Document layout detection data
※
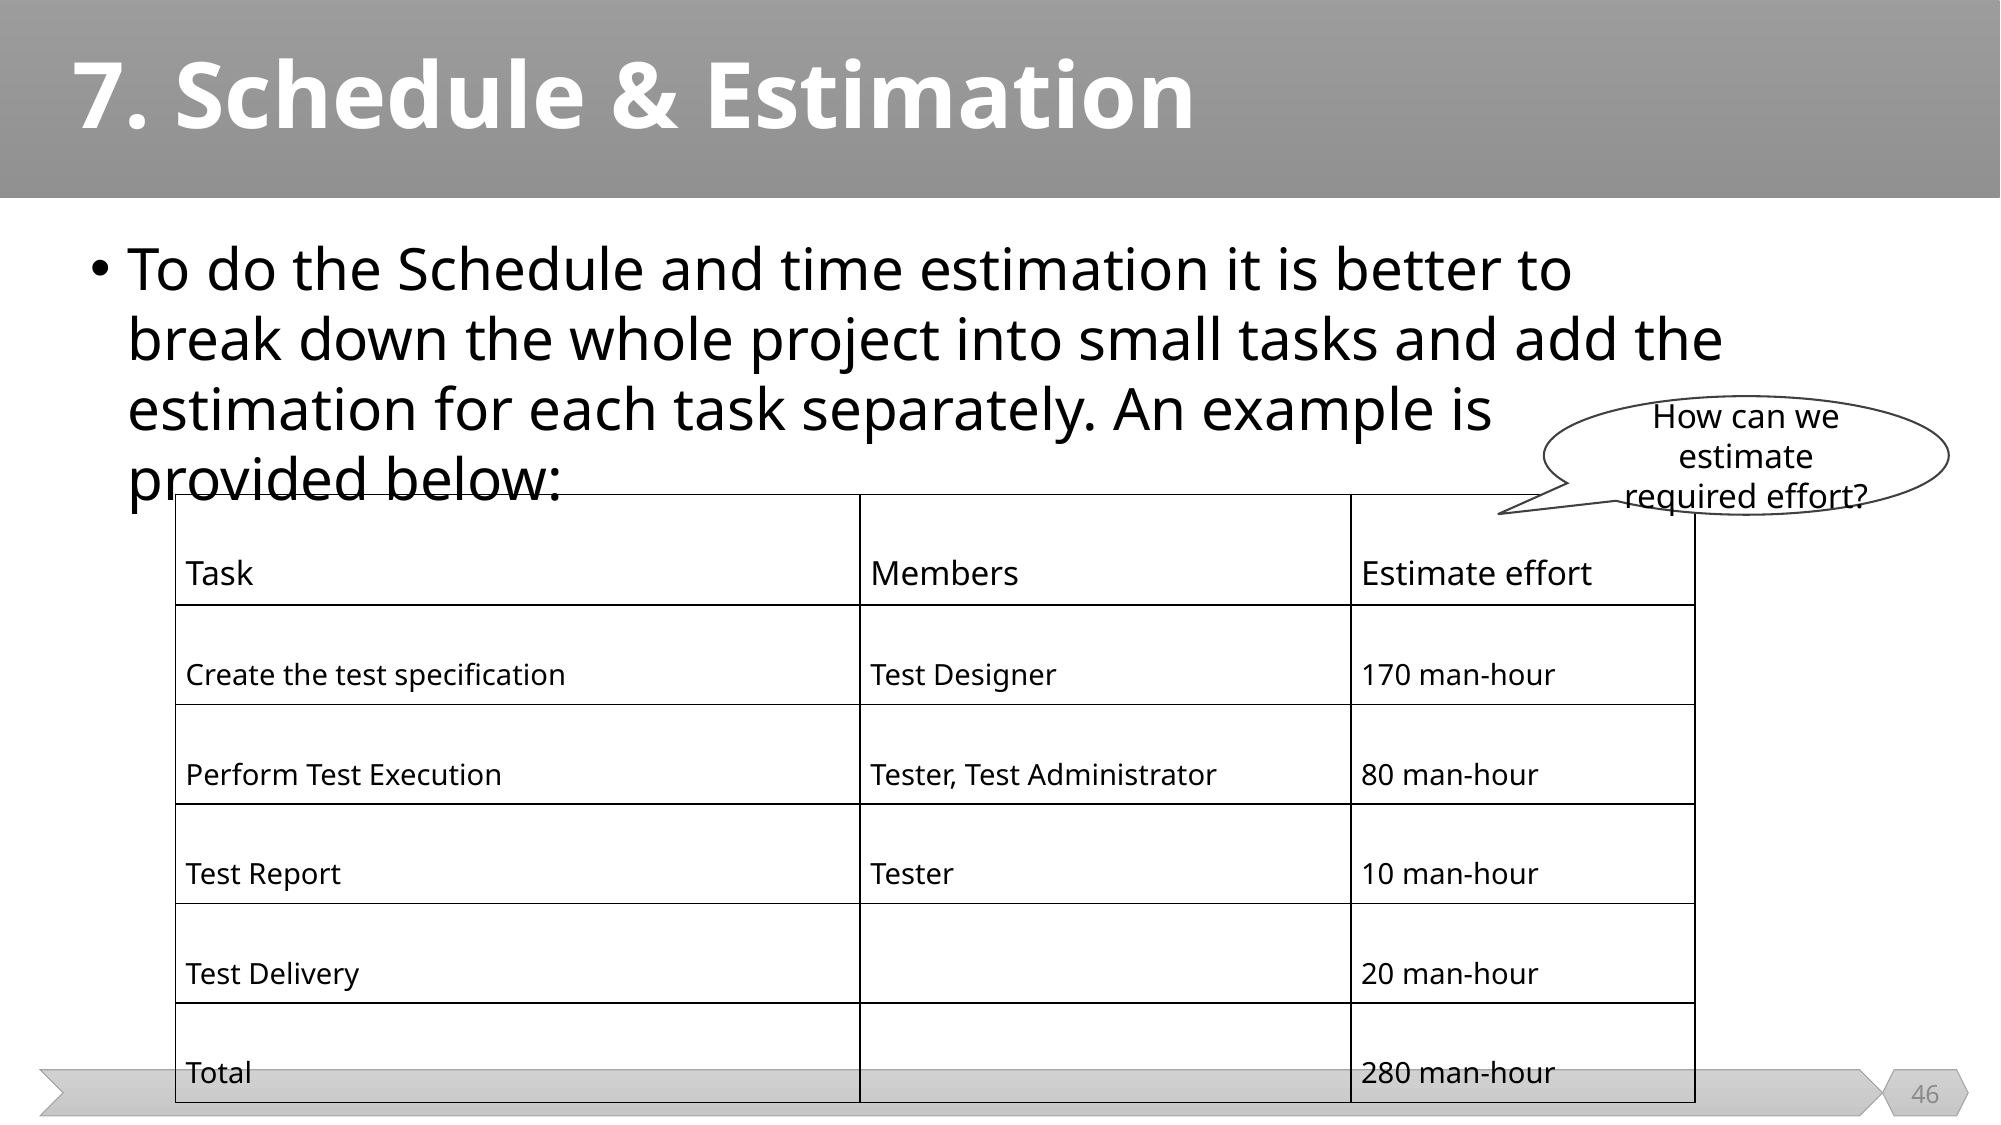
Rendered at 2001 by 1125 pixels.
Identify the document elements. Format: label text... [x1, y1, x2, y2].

table_cell Perform Test Execution [176, 705, 859, 803]
table_header Members [861, 495, 1350, 604]
table_cell Test Designer [861, 606, 1350, 704]
table_cell [861, 904, 1350, 1002]
slide_number 46 [1882, 1065, 1969, 1125]
table_cell 170 man-hour [1352, 606, 1694, 704]
table_cell 280 man-hour [1352, 1004, 1694, 1102]
table_cell Test Report [176, 805, 859, 903]
table_cell Test Delivery [176, 904, 859, 1002]
text_box How can we estimate required effort? [1497, 395, 1950, 516]
table_cell 10 man-hour [1352, 805, 1694, 903]
table_cell Tester, Test Administrator [861, 705, 1350, 803]
table_cell Total [176, 1004, 859, 1102]
table_cell Create the test specification [176, 606, 859, 704]
table_cell 80 man-hour [1352, 705, 1694, 803]
table_cell [861, 1004, 1350, 1102]
table_header Estimate effort [1352, 495, 1694, 604]
title 7. Schedule & Estimation [56, 0, 1969, 199]
table_cell 20 man-hour [1352, 904, 1694, 1002]
table_cell Tester [861, 805, 1350, 903]
list To do the Schedule and time estimation it is better to break down the whole project into small tasks and add the estimation for each task separately. An example is provided below: [75, 224, 1758, 919]
table_header Task [176, 495, 859, 604]
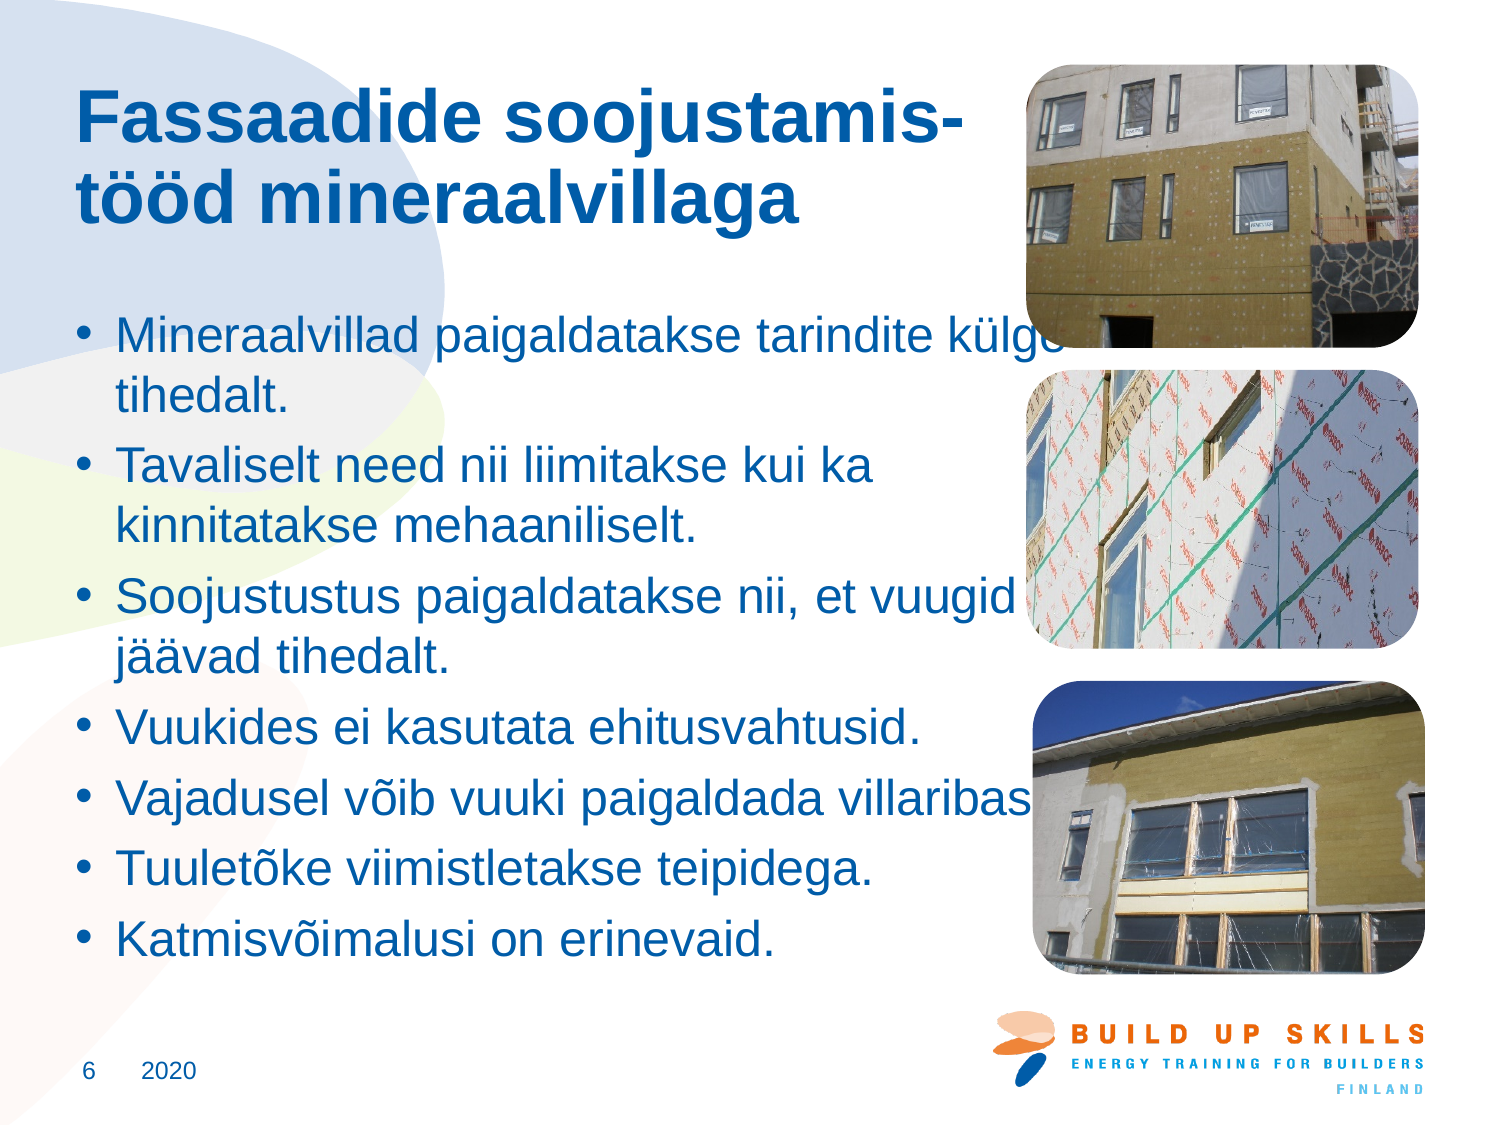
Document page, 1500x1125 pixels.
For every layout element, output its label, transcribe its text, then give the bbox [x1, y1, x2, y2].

picture [1025, 369, 1419, 649]
picture [1025, 64, 1419, 348]
title Fassaadide soojustamis-tööd mineraalvillaga [75, 78, 1020, 203]
picture [993, 1011, 1424, 1094]
list Mineraalvillad paigaldatakse tarindite külge tihedalt. Tavaliselt need nii liimitakse kui ka kinnitatakse mehaaniliselt. Soojustustus paigaldatakse nii, et vuugid jäävad tihedalt. Vuukides ei kasutata ehitusvahtusid. Vajadusel võib vuuki paigaldada villaribasid. Tuuletõke viimistletakse teipidega. Katmisvõimalusi on erinevaid. [75, 302, 1094, 1013]
picture [1032, 680, 1426, 975]
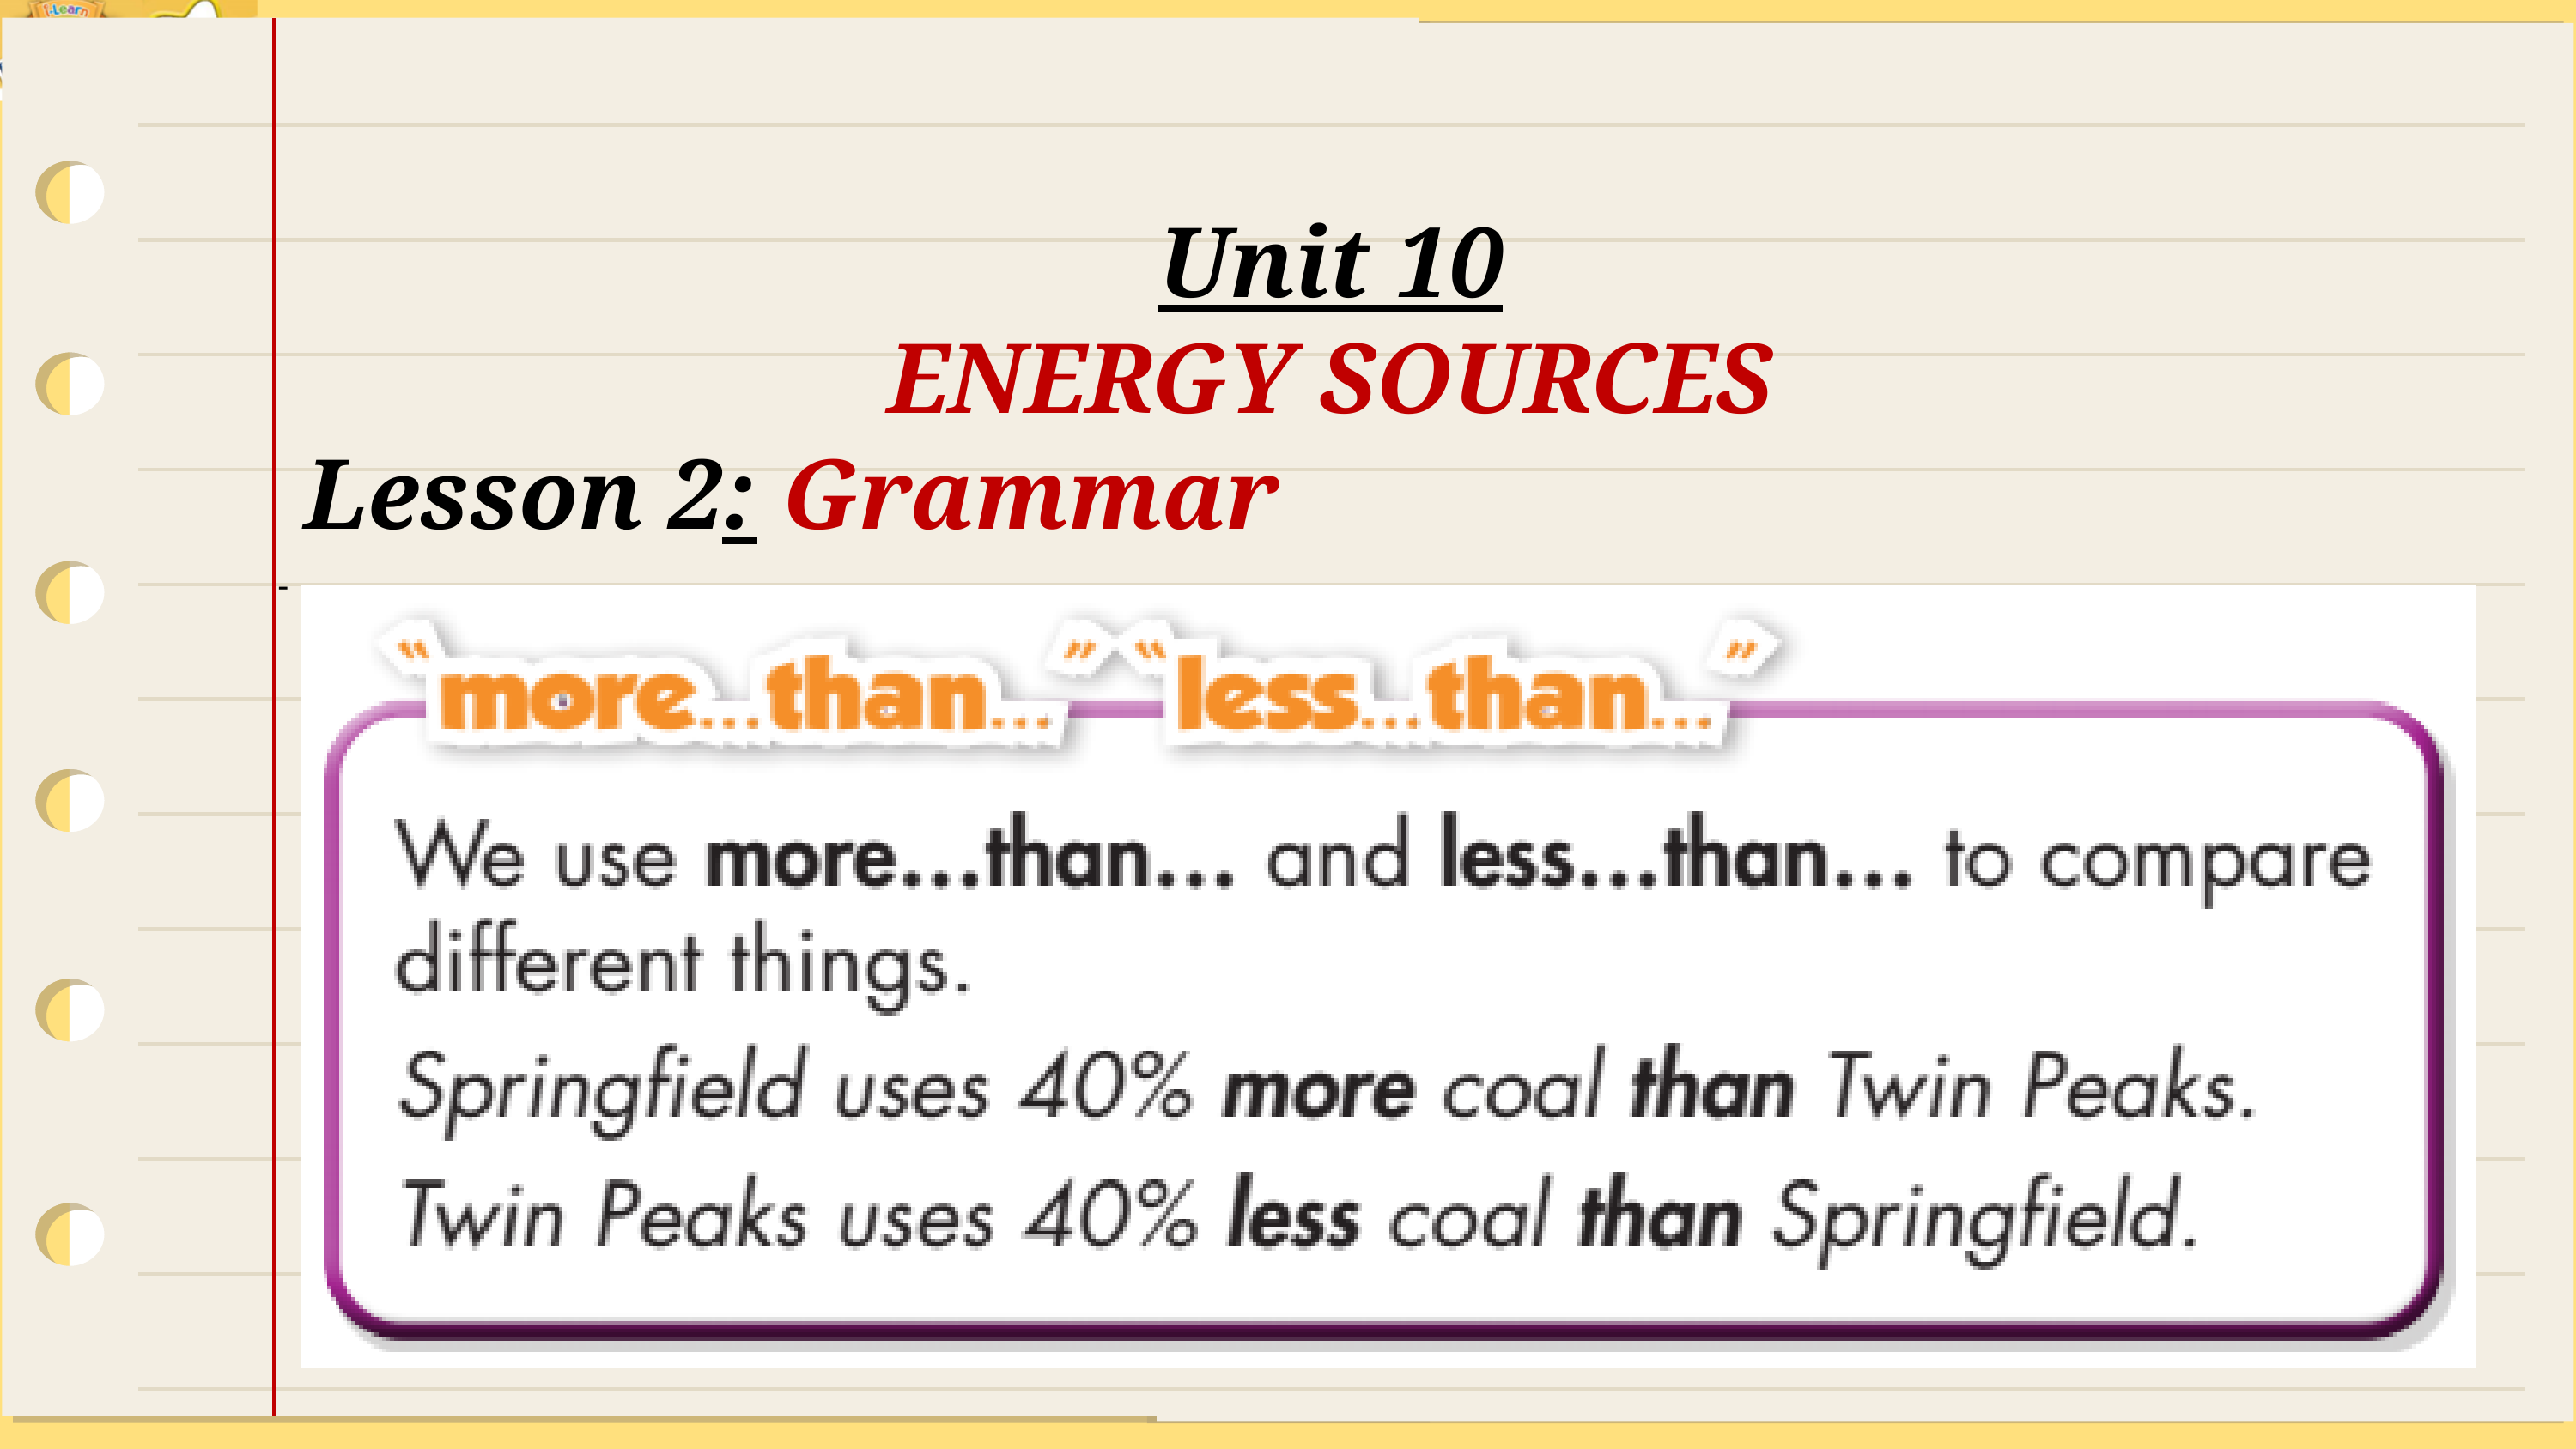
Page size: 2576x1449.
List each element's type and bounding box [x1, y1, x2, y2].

text_box [2, 17, 2574, 1424]
picture [0, 0, 2576, 1449]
※
WORK ORDER: Once the line containing "Document page, 1500x1125 pixels." has been located, transcribe exactly and only every line from the first line of the entries through it, excluding pictures.

RESULT OF THE TASK:
Rendered at 2001 by 1125 pixels.
Identify the document elements. Format: label text... [x1, y1, x2, y2].

table_cell Perform Test Execution [176, 705, 859, 803]
table_header Members [861, 495, 1350, 604]
table_cell Test Designer [861, 606, 1350, 704]
table_cell [861, 904, 1350, 1002]
slide_number 46 [1882, 1065, 1969, 1125]
table_cell 170 man-hour [1352, 606, 1694, 704]
table_cell 280 man-hour [1352, 1004, 1694, 1102]
table_cell Test Report [176, 805, 859, 903]
table_cell Test Delivery [176, 904, 859, 1002]
text_box How can we estimate required effort? [1497, 395, 1950, 516]
table_cell 10 man-hour [1352, 805, 1694, 903]
table_cell Tester, Test Administrator [861, 705, 1350, 803]
table_cell Total [176, 1004, 859, 1102]
table_cell Create the test specification [176, 606, 859, 704]
table_cell 80 man-hour [1352, 705, 1694, 803]
table_cell [861, 1004, 1350, 1102]
table_header Estimate effort [1352, 495, 1694, 604]
title 7. Schedule & Estimation [56, 0, 1969, 199]
table_cell 20 man-hour [1352, 904, 1694, 1002]
table_cell Tester [861, 805, 1350, 903]
list To do the Schedule and time estimation it is better to break down the whole project into small tasks and add the estimation for each task separately. An example is provided below: [75, 224, 1758, 919]
table_header Task [176, 495, 859, 604]
Document page, 1500x1125 pixels.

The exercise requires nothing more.